**Work required**: Note how many lines in the entries below contain the string "Profile", and answer with that number and no other text.

***** Source data

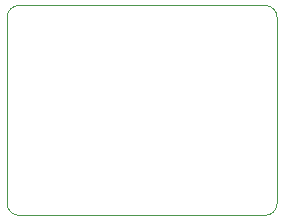
<source format=gbr>
%TF.GenerationSoftware,KiCad,Pcbnew,5.1.9-73d0e3b20d~88~ubuntu20.04.1*%
%TF.CreationDate,2021-03-05T17:06:57-06:00*%
%TF.ProjectId,avricsp-breakout,61767269-6373-4702-9d62-7265616b6f75,rev?*%
%TF.SameCoordinates,Original*%
%TF.FileFunction,Profile,NP*%
%FSLAX46Y46*%
G04 Gerber Fmt 4.6, Leading zero omitted, Abs format (unit mm)*
G04 Created by KiCad (PCBNEW 5.1.9-73d0e3b20d~88~ubuntu20.04.1) date 2021-03-05 17:06:57*
%MOMM*%
%LPD*%
G01*
G04 APERTURE LIST*
%TA.AperFunction,Profile*%
%ADD10C,0.050000*%
%TD*%
G04 APERTURE END LIST*
D10*
X139446000Y-121158000D02*
G75*
G02*
X138430000Y-122174000I-1016000J0D01*
G01*
X117602000Y-122174000D02*
G75*
G02*
X116586000Y-121158000I0J1016000D01*
G01*
X116586000Y-105410000D02*
G75*
G02*
X117602000Y-104394000I1016000J0D01*
G01*
X138430000Y-104394000D02*
G75*
G02*
X139446000Y-105410000I0J-1016000D01*
G01*
X139446000Y-121158000D02*
X139446000Y-105410000D01*
X117602000Y-122174000D02*
X138430000Y-122174000D01*
X116586000Y-105410000D02*
X116586000Y-121158000D01*
X138430000Y-104394000D02*
X117602000Y-104394000D01*
M02*

</source>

**********

**Written response**: 2